Data records:
______

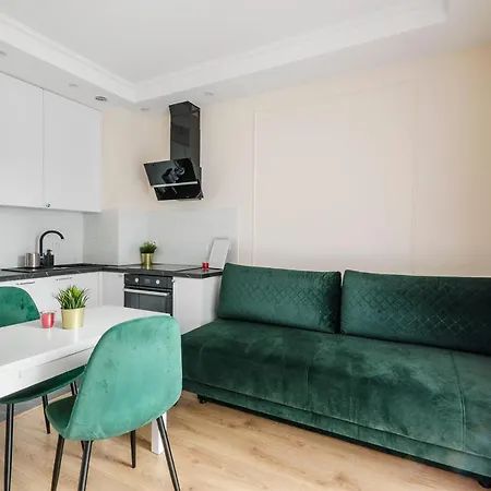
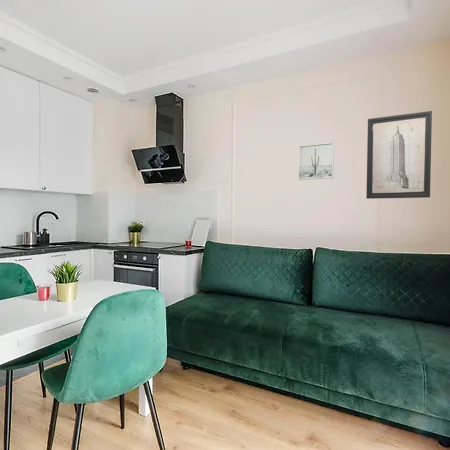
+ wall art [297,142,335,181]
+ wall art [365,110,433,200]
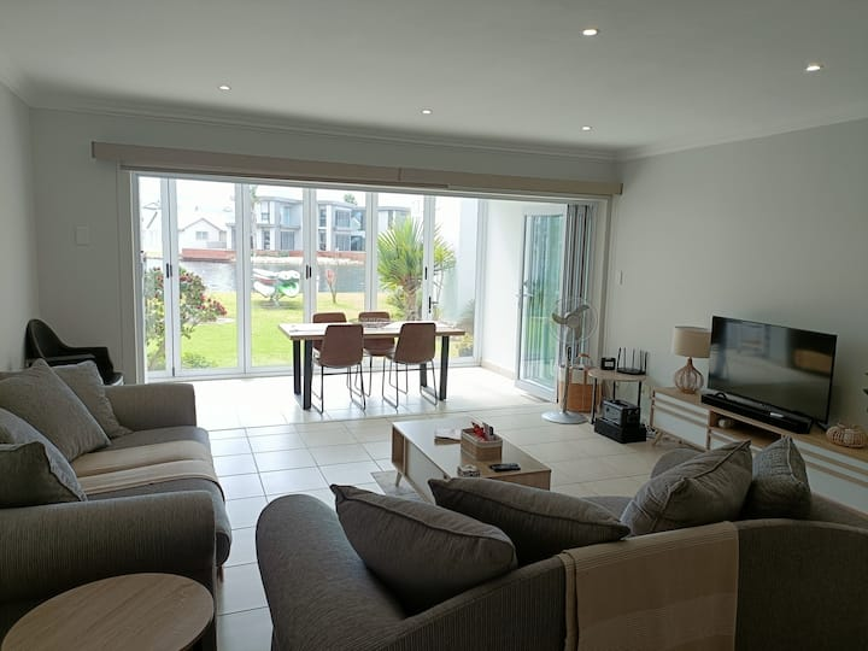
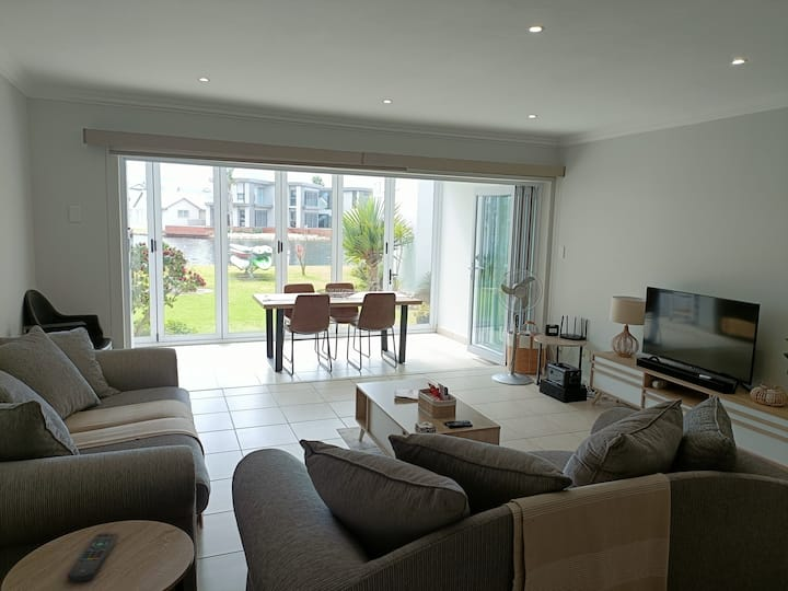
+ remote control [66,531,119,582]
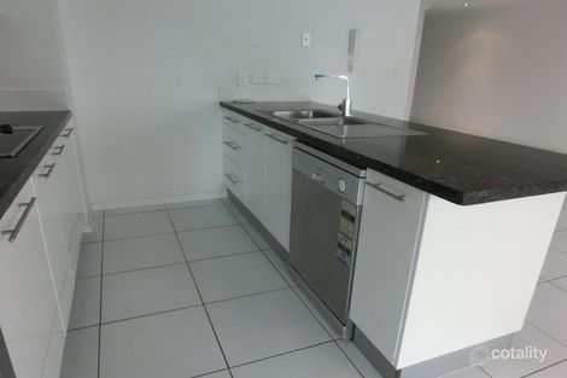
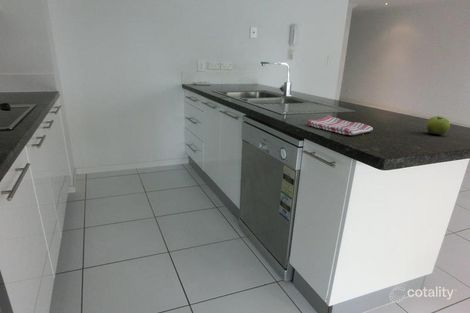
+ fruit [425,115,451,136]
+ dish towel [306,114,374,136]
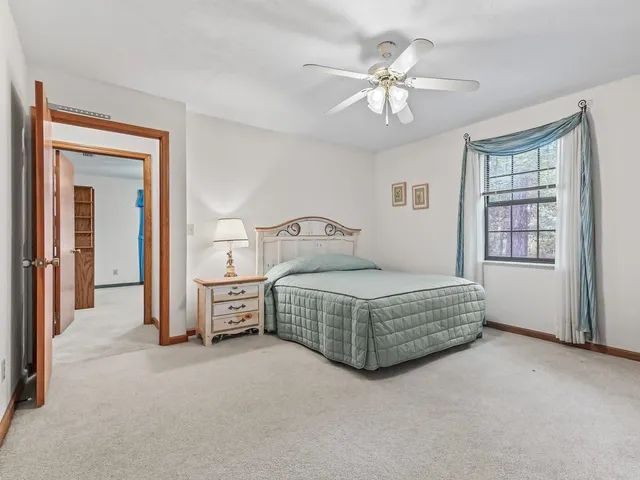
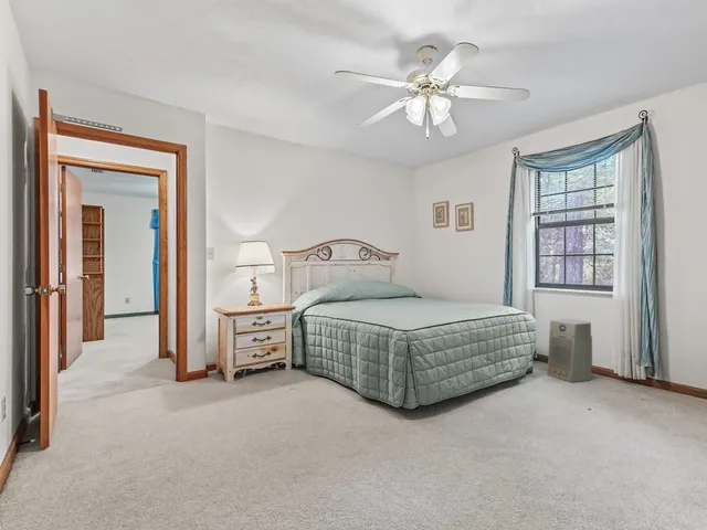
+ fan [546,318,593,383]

______

• Work order:
Your copy should match the data exactly, apart from the images, which are dropped.

• Result of this task:
+ wall art [297,142,335,181]
+ wall art [365,110,433,200]
+ remote control [66,531,119,582]
+ fruit [425,115,451,136]
+ dish towel [306,114,374,136]
+ fan [546,318,593,383]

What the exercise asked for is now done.